MiCAR and PSD2 each have methods to calculate the necessary initial capital and own funds in order to obtain an authorization. This gives rise to two questions:

  • Should both requirements apply cumulatively? The EBA believes so, as this is the approach already followed for multi-licensed entities.

  • Can elements satisfying the requirement under one framework also count for the other framework? No, hybrid institutions should avoid the multiple use of elements. Therefore, different elements should be used to satisfy each requirement.

d. Consumer protection

A number of the consumer protection requirements under PSD2 may prove difficult to apply to blockchain-based services. As a result, the EBA advises regulators to not prioritize the enforcement and supervision of the following:

  • Information requirements related to the charges payable by the user to the CASPs. This is particularly the case where certain fees are unpredictable – such as gas fees. Information should be provided to the user as soon as it is available.

  • Information requirement on maximum execution time of payment transactions. Also here, this may be unpredictable for on-chain transactions on congested blockchains. Again, the information should be made available as soon as possible.

  • The unique identifier as used in PSD2.

  • Apart from PSD2, also the SEPA Regulation should not be applied to transactions with e-money tokens.

e. Security of payment services, including strong customer authentication (SCA)

The EBA is of the opinion that all payment transactions should be performed under the same security standards, and that these rules – including SCA – should therefore apply to transactions with e-money tokens.

However, it is also acknowledged that it will take CASPs some time to implement these requirements. Therefore, a transitional period until 2 March 2026 is proposed for national regulators to not prioritize enforcement and supervision in this field. The same applies for the requirements regarding payment fraud reporting.
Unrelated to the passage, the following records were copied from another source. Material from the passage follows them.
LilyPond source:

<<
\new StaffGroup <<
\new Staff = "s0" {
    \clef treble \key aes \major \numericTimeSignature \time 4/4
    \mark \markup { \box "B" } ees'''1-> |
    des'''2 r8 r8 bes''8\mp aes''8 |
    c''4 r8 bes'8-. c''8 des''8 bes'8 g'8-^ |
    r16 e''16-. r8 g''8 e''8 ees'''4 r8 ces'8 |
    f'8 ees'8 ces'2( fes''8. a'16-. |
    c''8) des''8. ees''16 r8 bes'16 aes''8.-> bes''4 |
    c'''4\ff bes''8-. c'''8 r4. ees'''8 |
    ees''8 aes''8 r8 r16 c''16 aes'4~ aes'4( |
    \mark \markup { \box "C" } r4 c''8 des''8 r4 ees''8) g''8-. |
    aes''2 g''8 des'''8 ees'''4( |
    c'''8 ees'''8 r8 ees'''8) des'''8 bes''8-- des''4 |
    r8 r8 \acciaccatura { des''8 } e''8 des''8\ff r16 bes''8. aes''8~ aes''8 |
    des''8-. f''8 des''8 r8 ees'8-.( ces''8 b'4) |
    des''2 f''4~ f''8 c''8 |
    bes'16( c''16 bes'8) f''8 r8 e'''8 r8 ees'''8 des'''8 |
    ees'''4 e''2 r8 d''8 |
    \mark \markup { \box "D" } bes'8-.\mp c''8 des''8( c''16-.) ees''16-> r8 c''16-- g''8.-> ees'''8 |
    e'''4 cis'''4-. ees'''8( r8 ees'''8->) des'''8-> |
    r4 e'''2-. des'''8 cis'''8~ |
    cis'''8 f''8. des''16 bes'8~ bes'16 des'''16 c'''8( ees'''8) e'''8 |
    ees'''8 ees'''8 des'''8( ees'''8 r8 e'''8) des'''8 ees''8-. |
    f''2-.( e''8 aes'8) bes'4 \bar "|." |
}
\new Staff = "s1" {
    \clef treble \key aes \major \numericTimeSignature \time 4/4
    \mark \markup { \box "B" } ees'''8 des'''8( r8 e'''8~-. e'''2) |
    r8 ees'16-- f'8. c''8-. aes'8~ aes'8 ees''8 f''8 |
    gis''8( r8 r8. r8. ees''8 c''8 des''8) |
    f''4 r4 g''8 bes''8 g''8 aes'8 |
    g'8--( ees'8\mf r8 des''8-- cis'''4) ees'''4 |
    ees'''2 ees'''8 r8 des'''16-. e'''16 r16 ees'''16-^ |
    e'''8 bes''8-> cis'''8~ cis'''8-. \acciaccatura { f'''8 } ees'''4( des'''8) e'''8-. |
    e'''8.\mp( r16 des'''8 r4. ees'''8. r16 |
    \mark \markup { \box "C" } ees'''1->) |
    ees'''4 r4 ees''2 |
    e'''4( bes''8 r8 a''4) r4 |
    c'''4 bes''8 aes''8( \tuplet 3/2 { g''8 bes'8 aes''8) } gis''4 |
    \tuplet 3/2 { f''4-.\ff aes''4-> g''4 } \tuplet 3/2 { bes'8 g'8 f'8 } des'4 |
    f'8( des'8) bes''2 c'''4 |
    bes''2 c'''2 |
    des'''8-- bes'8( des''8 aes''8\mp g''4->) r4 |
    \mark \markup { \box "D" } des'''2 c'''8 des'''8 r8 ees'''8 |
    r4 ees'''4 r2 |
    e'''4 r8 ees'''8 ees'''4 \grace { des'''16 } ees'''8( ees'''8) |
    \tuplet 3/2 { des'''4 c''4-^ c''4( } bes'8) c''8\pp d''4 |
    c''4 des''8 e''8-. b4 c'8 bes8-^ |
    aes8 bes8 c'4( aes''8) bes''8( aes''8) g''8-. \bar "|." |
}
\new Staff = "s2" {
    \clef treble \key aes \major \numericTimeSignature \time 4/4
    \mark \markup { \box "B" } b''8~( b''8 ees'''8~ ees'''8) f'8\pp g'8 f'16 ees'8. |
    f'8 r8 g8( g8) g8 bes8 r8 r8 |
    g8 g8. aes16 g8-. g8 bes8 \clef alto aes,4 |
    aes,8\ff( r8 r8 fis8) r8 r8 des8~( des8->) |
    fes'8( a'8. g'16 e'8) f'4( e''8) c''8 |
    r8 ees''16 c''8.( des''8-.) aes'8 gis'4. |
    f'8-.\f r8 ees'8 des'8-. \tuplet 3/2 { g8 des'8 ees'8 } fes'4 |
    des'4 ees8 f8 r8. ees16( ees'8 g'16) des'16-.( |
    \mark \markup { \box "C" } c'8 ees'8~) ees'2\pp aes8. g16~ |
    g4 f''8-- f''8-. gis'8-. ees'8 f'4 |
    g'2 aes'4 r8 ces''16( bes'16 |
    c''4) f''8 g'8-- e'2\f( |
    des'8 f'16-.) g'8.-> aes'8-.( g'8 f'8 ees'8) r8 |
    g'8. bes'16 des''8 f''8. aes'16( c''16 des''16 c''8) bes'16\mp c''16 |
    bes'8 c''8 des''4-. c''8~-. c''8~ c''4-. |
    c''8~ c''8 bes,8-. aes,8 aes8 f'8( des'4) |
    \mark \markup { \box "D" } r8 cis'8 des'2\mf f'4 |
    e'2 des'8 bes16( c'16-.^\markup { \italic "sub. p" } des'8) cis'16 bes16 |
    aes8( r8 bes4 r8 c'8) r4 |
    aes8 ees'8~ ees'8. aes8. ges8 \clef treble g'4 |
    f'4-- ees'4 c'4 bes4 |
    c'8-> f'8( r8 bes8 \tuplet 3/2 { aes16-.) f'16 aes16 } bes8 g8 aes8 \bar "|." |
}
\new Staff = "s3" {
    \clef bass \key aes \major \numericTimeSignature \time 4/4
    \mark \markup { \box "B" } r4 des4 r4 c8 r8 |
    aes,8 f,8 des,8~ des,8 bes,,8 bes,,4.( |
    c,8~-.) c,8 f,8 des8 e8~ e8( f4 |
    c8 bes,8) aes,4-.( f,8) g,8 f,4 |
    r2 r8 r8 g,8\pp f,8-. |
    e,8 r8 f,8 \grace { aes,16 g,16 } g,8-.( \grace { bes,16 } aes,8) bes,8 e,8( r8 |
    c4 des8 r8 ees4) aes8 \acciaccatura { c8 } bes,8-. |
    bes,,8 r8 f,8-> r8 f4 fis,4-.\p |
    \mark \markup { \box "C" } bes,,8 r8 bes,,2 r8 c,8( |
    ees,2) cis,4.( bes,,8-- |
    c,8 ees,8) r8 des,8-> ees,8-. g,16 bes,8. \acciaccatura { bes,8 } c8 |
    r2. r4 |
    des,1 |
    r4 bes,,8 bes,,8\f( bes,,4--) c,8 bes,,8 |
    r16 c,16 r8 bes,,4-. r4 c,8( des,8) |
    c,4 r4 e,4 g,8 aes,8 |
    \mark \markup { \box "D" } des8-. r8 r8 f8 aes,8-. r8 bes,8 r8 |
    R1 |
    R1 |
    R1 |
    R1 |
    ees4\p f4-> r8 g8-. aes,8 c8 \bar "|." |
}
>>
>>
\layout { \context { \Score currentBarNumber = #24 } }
f. Safeguarding/safekeeping

PSD2 imposes safeguarding requirements, while MiCAR imposes safekeeping requirements on CASPs holding e-money tokens for their clients. The EBA advises national regulators to not enforce the PSD2’s safeguarding requirements in this case.

g. Open Banking

The EBA advises national regulators to not prioritize enforcement and supervision of the Open Banking requirements under PSD2 to CASPs providing e-money token transfer services or e-money token custody and administration. Here, the EBA specifically advises the legislator to ensure alignment with the upcoming Financial Data Access Regulation (FIDA).

4. What does this mean for me as a CASP?

The EBA’s opinion provides some much-welcomed clarity on which e-money token transactions under MiCAR may be considered as payment transactions under PSD2 and may therefore require an additional authorization. While some services are still caught in the crosshairs of these two frameworks, others will now be able to proceed knowing that they will only require a single authorization. This kind of regulatory certainty should have been present from the start, and it is regrettable that it took so long for an initiative like this to provide answers to the industry.

In terms of applying the PSD2’s requirements to CASPs, the EBA is strongly advocating an approach that would preserve the aim of ensuring a secure payment landscape, but also avoiding unnecessary duplication of regulatory burdens. It is a strong call to national regulators to apply a ‘common sense’ approach in reconciling these two frameworks, as well as a clear call for the European legislator to fix these issues in future frameworks such as PSD3/PSR or a revision of MiCAR.